Now it looks as if the General Assembly may not back Governor Chafee’s proposals to impose state law on these types of changes to allow individual communities under severe pension strain to at least have state authorization to do so, making the Providence move even riskier from a legal standpoint.

But then I got an unexpected call from Mayor Taveras himself, informing me that he had reached a sweeping, last-minute agreement with his unions and retirees that would avert a financial collapse. As reported, the mayor and the unions have agreed to halt COLA payments for a decade while guaranteeing that the city will make its full yearly payments into the funds to restore their health for the future.

The switch from the so-called “Cadillac” health care plan with Blue Cross over to the “Buick” coverage provided by Medicare is also part of the agreement. Taken together, the two union concessions will save the city some $18 million next year. Also taken off the table was the certainty of expensive litigation to both sides.
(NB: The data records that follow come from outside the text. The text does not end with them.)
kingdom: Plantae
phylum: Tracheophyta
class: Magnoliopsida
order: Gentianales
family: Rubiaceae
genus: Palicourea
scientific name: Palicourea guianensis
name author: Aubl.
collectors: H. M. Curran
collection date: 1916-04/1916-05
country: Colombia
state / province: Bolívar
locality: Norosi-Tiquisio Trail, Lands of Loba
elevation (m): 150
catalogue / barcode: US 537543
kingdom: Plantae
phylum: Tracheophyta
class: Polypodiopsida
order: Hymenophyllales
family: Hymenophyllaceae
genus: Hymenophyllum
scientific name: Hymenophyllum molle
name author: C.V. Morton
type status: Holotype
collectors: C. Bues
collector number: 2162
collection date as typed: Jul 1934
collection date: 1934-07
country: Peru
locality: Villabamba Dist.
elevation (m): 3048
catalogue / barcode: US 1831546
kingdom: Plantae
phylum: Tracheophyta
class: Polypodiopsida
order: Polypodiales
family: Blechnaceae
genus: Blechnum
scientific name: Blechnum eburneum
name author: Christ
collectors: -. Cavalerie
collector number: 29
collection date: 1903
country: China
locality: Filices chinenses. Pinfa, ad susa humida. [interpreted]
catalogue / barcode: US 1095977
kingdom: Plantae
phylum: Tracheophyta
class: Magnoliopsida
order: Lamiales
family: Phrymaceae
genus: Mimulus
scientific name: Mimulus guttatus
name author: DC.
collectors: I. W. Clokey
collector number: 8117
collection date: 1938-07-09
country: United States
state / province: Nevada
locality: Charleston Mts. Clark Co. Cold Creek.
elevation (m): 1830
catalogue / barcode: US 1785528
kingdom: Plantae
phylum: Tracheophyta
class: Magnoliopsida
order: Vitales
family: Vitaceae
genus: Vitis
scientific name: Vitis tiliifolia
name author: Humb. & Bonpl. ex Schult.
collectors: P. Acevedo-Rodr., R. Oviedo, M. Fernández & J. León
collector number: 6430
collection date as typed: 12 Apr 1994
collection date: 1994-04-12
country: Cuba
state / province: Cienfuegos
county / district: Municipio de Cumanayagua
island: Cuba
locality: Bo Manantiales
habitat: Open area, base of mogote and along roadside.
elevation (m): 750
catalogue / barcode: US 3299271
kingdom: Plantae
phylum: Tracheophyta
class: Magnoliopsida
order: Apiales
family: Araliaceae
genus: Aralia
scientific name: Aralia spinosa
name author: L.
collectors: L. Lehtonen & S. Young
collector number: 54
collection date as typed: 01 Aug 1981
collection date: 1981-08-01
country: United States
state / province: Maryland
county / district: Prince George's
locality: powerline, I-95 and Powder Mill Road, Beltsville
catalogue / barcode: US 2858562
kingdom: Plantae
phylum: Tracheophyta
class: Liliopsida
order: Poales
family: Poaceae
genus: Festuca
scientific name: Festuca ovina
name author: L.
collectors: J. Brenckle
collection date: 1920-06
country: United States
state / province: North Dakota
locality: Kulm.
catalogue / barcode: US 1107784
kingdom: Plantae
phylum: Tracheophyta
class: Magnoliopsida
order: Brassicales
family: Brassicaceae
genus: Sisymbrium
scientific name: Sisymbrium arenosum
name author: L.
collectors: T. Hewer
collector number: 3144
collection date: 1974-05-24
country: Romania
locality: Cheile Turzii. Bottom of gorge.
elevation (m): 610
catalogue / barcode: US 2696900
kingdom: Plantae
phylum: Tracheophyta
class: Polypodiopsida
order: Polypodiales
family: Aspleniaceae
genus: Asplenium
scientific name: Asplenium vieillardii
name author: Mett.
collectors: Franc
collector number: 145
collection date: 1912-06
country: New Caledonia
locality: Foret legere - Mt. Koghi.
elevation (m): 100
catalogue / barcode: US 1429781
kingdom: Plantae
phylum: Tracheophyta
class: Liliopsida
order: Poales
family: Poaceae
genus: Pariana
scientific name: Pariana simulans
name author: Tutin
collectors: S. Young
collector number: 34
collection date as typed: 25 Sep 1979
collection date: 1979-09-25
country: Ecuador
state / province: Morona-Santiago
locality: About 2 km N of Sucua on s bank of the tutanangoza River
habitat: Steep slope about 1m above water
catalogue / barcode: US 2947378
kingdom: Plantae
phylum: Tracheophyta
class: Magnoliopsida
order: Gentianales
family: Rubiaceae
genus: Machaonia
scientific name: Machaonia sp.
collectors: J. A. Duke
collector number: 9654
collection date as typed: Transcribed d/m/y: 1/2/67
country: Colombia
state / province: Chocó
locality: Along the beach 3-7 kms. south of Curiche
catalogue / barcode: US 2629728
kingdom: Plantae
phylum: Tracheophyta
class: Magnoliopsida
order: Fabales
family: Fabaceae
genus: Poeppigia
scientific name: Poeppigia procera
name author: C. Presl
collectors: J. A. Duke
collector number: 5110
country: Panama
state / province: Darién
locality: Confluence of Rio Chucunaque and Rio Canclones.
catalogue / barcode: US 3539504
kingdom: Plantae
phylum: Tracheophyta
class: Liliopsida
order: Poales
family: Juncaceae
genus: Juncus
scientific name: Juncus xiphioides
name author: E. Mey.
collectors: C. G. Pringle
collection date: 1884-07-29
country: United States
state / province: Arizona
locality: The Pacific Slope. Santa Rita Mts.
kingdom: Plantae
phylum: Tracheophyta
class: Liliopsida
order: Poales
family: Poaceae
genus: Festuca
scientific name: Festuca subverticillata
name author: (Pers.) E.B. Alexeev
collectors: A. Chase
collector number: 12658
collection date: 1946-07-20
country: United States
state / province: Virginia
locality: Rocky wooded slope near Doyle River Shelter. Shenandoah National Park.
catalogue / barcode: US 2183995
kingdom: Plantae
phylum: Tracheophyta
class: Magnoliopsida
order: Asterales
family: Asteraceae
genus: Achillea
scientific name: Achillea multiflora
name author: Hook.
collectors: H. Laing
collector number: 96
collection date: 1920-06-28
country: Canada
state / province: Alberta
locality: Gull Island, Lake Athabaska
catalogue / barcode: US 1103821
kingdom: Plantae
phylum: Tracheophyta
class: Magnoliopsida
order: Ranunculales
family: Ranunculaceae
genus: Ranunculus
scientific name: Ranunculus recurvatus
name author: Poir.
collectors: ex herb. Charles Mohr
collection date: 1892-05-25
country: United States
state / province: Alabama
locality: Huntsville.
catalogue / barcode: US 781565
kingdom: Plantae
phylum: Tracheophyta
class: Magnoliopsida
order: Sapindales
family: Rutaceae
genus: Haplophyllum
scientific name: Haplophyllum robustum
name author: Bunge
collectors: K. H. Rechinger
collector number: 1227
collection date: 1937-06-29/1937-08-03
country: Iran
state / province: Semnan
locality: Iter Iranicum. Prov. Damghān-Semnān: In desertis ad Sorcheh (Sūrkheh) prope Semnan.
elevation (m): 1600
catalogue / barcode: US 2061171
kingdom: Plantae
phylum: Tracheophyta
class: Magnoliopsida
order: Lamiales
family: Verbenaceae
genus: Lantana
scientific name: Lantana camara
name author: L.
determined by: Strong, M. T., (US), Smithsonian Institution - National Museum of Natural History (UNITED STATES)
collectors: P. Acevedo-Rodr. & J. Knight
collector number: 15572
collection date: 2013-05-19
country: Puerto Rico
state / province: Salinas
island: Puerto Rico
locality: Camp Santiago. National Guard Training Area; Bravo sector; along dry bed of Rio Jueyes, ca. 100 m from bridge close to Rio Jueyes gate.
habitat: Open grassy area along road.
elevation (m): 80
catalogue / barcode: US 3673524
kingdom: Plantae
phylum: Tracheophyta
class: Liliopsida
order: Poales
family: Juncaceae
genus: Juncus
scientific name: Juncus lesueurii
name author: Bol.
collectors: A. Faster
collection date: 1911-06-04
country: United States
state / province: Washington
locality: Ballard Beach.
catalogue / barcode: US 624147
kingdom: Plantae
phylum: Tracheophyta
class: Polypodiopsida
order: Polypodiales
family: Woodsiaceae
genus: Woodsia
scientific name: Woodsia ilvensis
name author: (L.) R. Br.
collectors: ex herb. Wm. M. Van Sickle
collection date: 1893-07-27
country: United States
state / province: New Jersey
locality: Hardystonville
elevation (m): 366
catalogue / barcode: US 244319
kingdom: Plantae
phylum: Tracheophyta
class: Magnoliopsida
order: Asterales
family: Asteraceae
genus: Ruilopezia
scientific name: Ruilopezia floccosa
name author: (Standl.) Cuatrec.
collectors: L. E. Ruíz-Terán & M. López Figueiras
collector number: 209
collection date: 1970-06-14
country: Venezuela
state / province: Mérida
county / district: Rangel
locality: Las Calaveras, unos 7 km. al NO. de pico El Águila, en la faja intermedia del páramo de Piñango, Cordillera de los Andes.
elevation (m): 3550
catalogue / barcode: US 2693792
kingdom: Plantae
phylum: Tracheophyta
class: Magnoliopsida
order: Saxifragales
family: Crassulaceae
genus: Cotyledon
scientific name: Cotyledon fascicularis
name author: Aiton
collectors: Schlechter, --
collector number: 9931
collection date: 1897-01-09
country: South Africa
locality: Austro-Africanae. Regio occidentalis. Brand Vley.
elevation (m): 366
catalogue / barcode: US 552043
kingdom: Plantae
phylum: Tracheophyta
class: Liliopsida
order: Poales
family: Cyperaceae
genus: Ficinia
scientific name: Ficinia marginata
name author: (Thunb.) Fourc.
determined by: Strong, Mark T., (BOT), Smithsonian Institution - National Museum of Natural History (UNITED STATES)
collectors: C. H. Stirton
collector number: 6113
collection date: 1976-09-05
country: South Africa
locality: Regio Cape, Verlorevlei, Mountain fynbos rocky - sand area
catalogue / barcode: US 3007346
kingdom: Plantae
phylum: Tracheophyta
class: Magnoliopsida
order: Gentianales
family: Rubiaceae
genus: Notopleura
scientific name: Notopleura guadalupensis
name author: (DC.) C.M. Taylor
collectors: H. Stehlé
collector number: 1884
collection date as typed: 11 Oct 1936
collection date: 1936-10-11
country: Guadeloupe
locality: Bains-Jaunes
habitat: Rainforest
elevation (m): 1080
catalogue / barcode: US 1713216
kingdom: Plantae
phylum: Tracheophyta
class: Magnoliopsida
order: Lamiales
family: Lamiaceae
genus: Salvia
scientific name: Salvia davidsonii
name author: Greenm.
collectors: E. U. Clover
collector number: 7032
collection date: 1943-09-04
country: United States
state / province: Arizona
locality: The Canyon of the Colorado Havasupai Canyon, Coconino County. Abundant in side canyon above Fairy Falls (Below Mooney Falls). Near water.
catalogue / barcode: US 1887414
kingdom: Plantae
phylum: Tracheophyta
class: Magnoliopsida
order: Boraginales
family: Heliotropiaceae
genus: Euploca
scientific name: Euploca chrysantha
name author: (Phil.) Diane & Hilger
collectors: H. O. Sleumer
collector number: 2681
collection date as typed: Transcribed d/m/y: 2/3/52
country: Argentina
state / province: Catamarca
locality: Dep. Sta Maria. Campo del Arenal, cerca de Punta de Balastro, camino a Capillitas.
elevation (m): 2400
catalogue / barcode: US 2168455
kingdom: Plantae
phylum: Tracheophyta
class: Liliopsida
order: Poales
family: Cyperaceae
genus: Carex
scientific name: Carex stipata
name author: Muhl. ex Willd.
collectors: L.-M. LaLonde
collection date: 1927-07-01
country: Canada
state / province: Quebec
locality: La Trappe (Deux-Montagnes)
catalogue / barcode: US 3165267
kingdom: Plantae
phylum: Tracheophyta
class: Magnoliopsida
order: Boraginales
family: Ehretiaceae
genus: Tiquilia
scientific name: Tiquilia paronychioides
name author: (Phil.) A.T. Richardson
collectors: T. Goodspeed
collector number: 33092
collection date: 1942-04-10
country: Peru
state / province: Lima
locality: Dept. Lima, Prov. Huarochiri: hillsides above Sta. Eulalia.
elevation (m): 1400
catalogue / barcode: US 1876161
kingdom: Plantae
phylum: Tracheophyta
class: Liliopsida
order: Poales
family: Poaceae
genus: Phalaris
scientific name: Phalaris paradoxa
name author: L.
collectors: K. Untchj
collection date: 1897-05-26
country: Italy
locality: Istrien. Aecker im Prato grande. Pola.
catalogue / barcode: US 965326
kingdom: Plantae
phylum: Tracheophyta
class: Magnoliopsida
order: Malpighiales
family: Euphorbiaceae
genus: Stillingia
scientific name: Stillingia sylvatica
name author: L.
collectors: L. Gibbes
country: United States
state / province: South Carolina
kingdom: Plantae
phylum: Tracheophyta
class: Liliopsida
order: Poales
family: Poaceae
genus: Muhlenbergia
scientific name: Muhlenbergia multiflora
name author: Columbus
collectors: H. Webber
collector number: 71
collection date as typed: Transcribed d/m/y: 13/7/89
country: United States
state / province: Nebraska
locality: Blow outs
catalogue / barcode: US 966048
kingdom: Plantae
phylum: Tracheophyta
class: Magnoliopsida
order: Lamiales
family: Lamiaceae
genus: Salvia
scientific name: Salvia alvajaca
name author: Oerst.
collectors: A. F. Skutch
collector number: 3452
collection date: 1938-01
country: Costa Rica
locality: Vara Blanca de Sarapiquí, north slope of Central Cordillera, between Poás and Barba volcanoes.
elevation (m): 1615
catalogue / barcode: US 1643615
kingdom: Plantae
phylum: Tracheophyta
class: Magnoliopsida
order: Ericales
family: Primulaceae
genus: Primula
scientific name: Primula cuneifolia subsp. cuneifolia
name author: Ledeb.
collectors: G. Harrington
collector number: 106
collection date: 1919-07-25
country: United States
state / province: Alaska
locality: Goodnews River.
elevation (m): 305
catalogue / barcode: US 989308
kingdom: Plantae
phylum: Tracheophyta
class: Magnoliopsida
Much has been made of what happened in Central Falls when it fell into bankruptcy, drastically driving down pension payments to retirees, so half a loaf became a lot more appealing to the Providence unions when faced with the prospect of much the same happening to them. That was the smart call by union leaders like Paul Dougherty of the Providence firefighters union. They have demonstrated commendable flexibility in recent years, especially since Angel Taveras became mayor. One only has to look back to the firefighters’ decade of battles with Mayors Cianci and Cicilline to see how far they have come.

Now, in doing so, it is the city’s responsibility to do right by them as things go forward. Refreshing also was the shared acceptance that both sides were to blame for allowing the pension situation to get to such a cliff in the first place.

Of course the agreements have to be ratified by the active union rank and file and the retirees. Again, the union folks and the retirees will look to Central Falls, take a deep breath, and hopefully vote in favor.

And there is more work to be done to fully restore the capital city’s financial health and well-being, a battle all the more difficult as the Ocean State continues to struggle with the Great Recession. But having our capital city escape bankruptcy will be a major victory, even as a dark cloud of uncertainty continues to hang over the state. Hats off to Mayor Taveras, and thanks for the call.